I wish I had this book when I wrote my first novel Call me Aphrodite because then I might have understood more of what I was trying to do. Still, who knows?

4 stars stars Insightful Advice for Aspiring Writers, April 5, 2011
This review is from: The Story Book (Kindle Edition)

I've not read many books on writing. To be honest, I have tried, but never managed to complete some of them. Some are too prescriptive, resulting in creative limitations, and many just state the bleeding obvious, much of which is common sense anyway! I find trawling the Internet for tips on writing much more useful.

Having said that, I've really enjoyed David's book.
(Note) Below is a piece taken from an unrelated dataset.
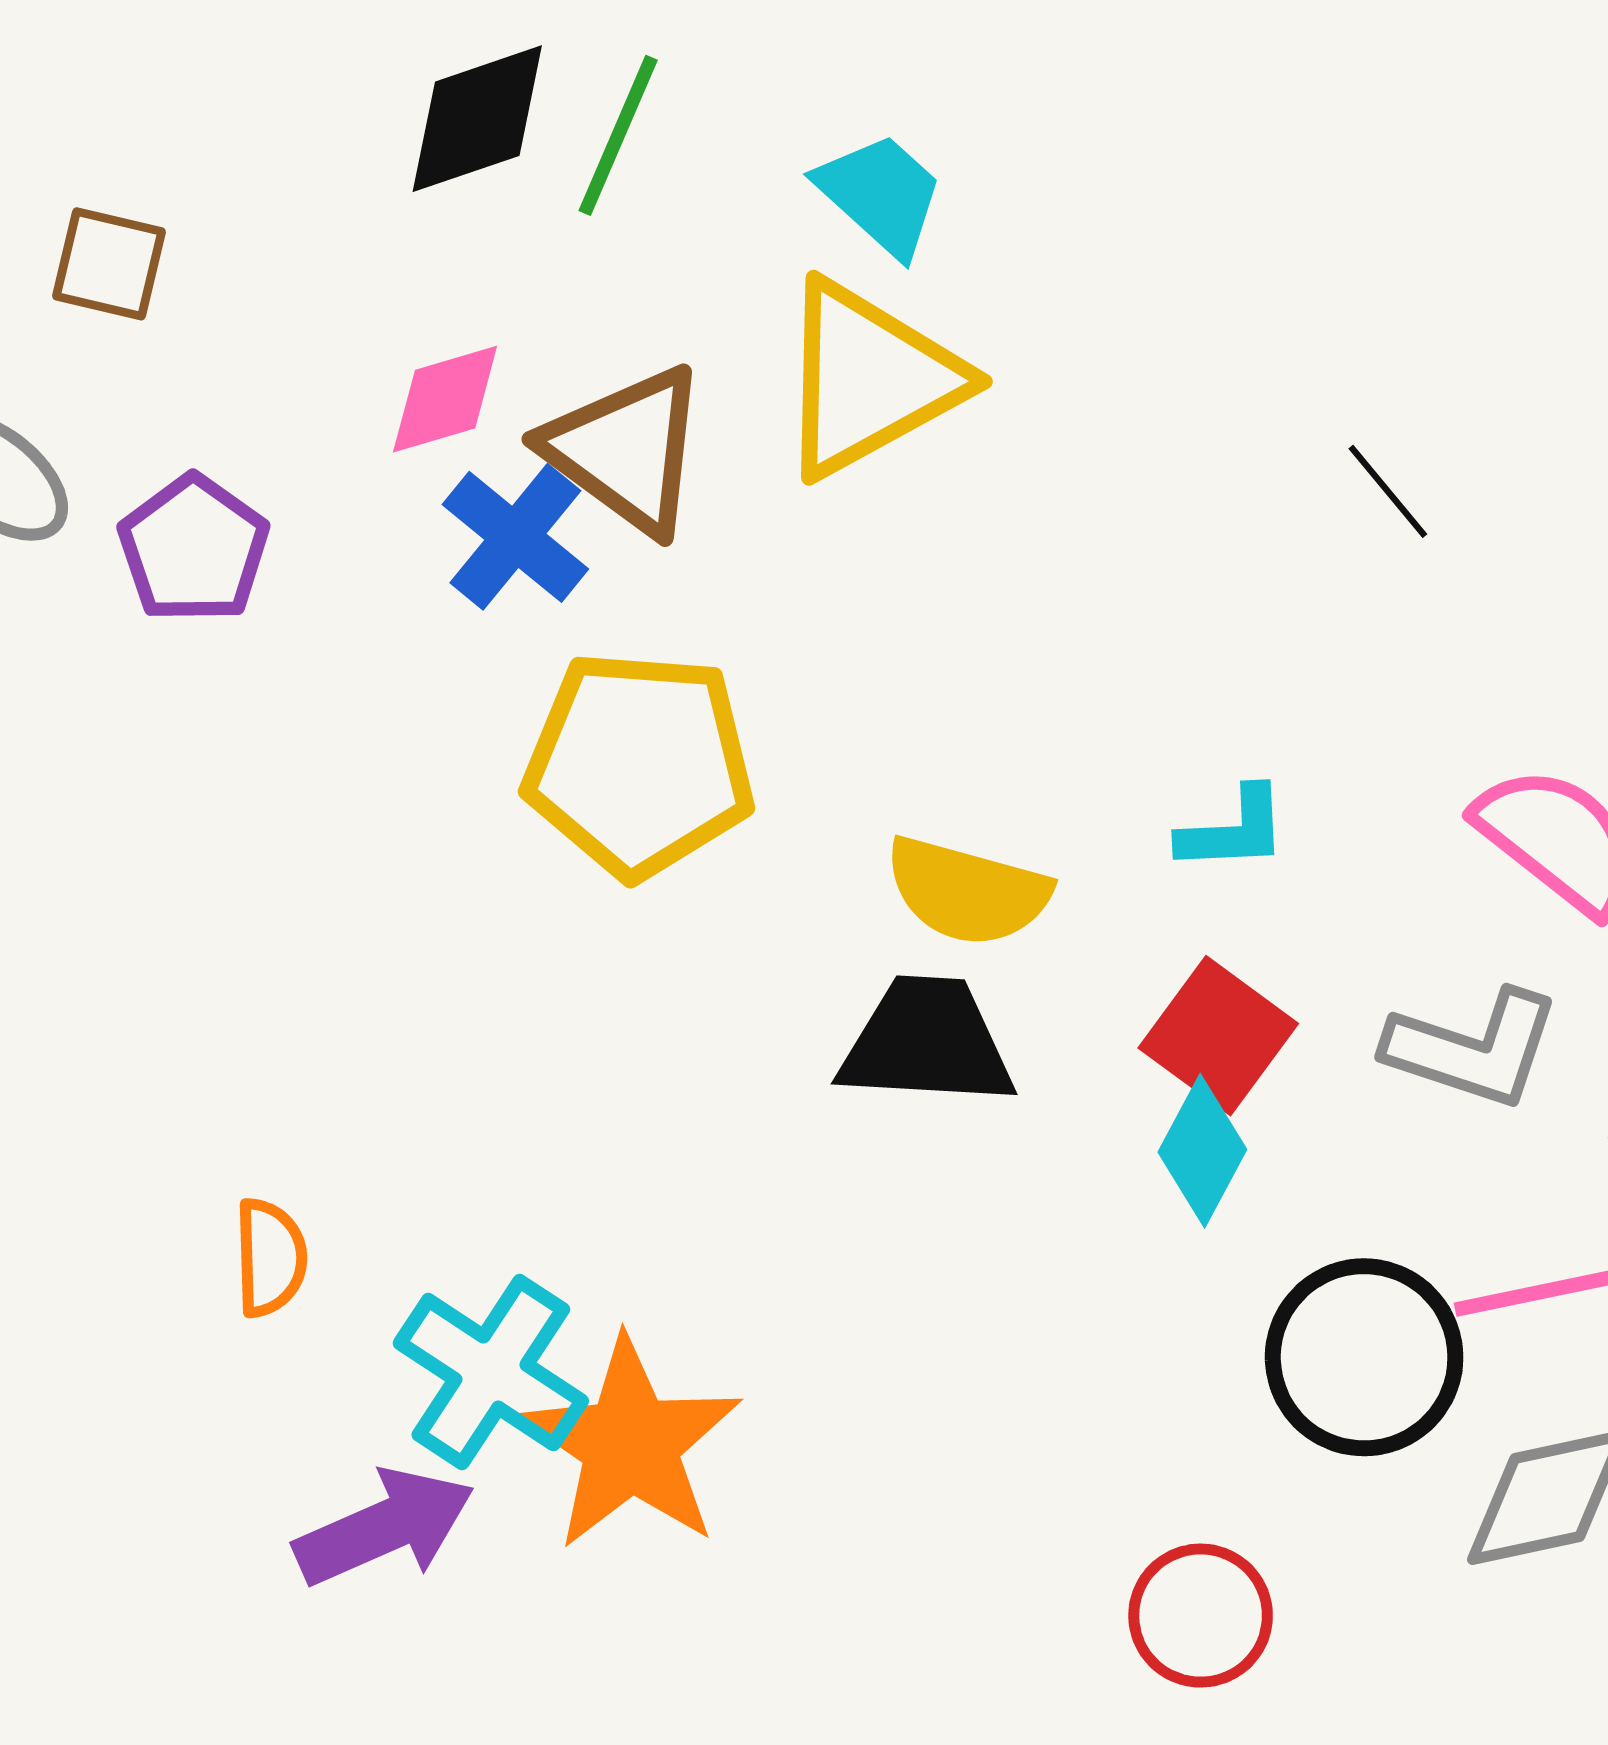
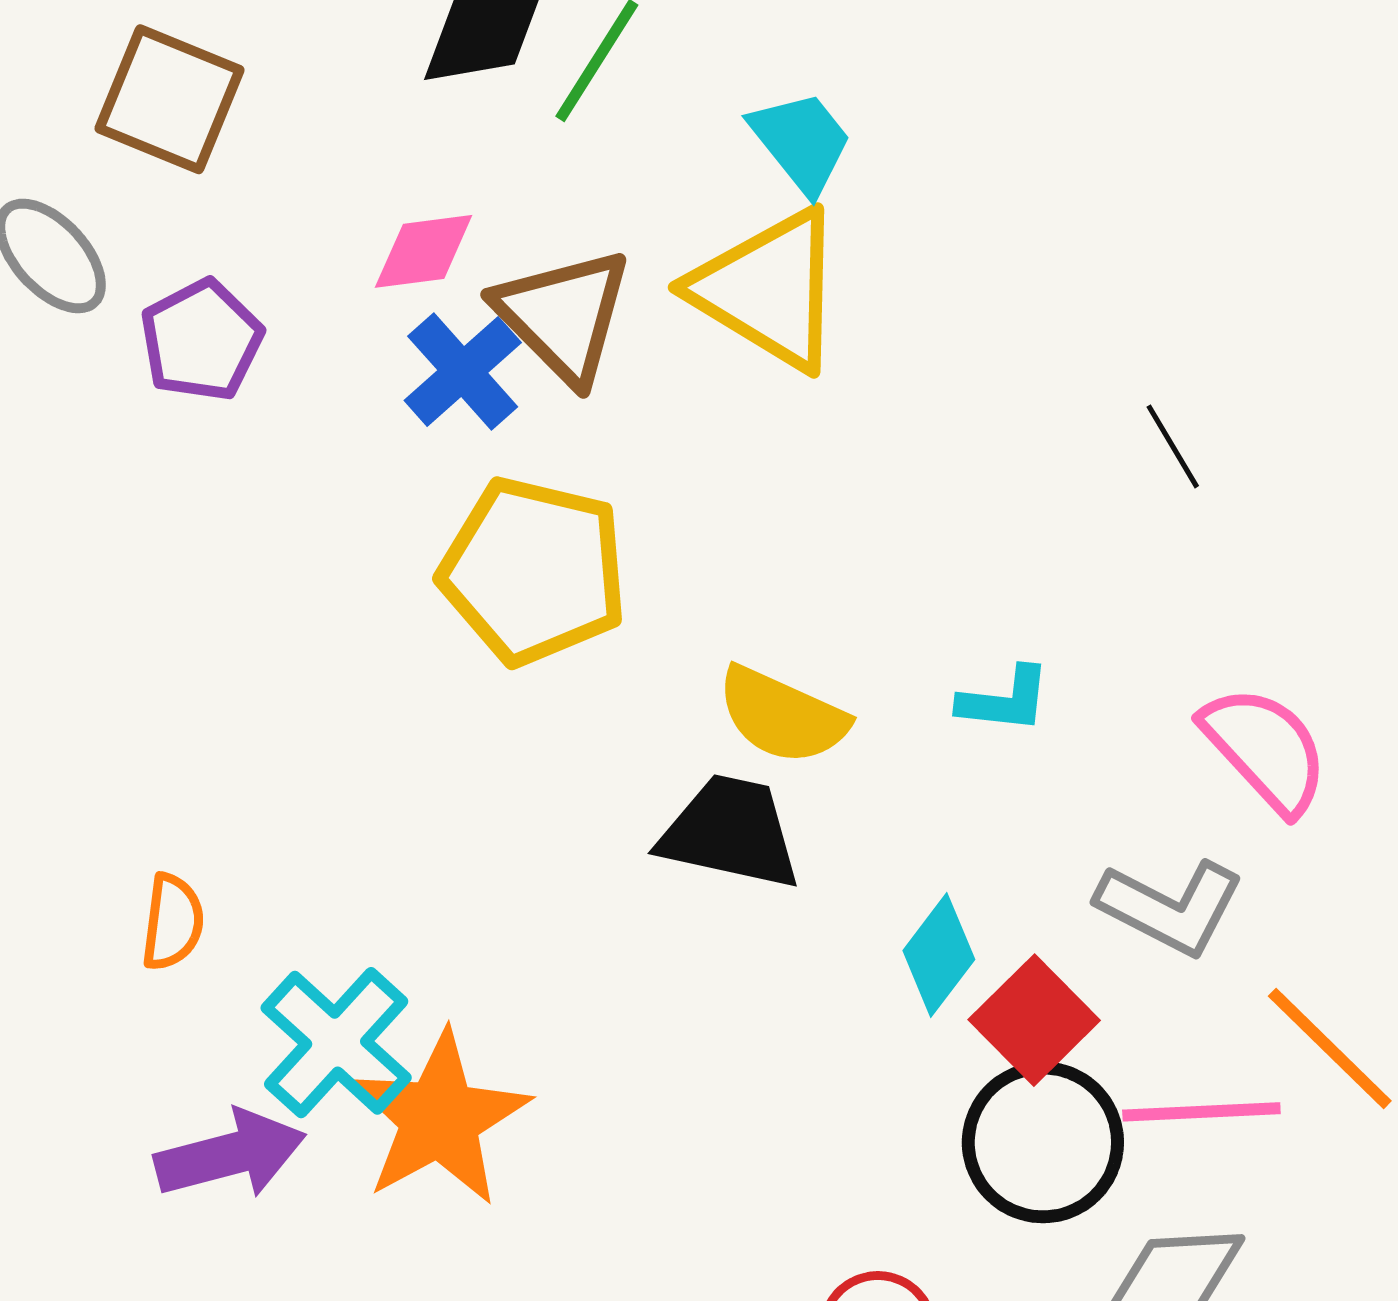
brown square: (109, 264) -> (170, 99), size x1.5
yellow triangle: (869, 379) -> (769, 289), turned 51
red square: (1218, 1036) -> (1034, 1020), moved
As he is completing a PhD in story theory, he includes in his book some research into the history of storytelling, and the psychology of the reader, which I found totally fascinating! Tips of the trade are gleaned from interviews with the big names of the publishing and film industries, including Lee Child, author of the Jack Reacher novels; Bob Gales, scriptwriter for the Back to the Future trilogy; Willy Russell, the theatre legend who brought us Blood Brothers and Shirley Valentine, to name a few; and Stewart Ferris, MD of Summersdale, one of the leading UK independent publishers.

David's advice on writing is insightful without being too prescriptive, and he constantly gives useful examples from the movies, particularly from Back to the Future. His observations are grounded, realistic, and though the statistics quoted on success rates is a bit depressing, his final message is one we no doubt all subscribe to: write what you love; the structure, subtext, and everything else will come in time.

5 stars 5 stars Worthy Addition to a Writer's Bookshelf, March 26, 2011
This review is from: The Story Book (Kindle Edition)
"Most writers think they must write subtext in order to deliver an underlying story. This is wrong... If the story is created using knowledge gaps, then the real story is received in subtext." David Baboulene, The Story Book.

Subtext, and how to generate it effectively within a story, forms the heart of The Story Book. Author David Baboulene is currently writing a Ph.D thesis on the theory that the more subtext a story contains the more satisfying the reader/audience finds it. If you haven't previously considered subtext as an important element of your storytelling, this book is a must-read.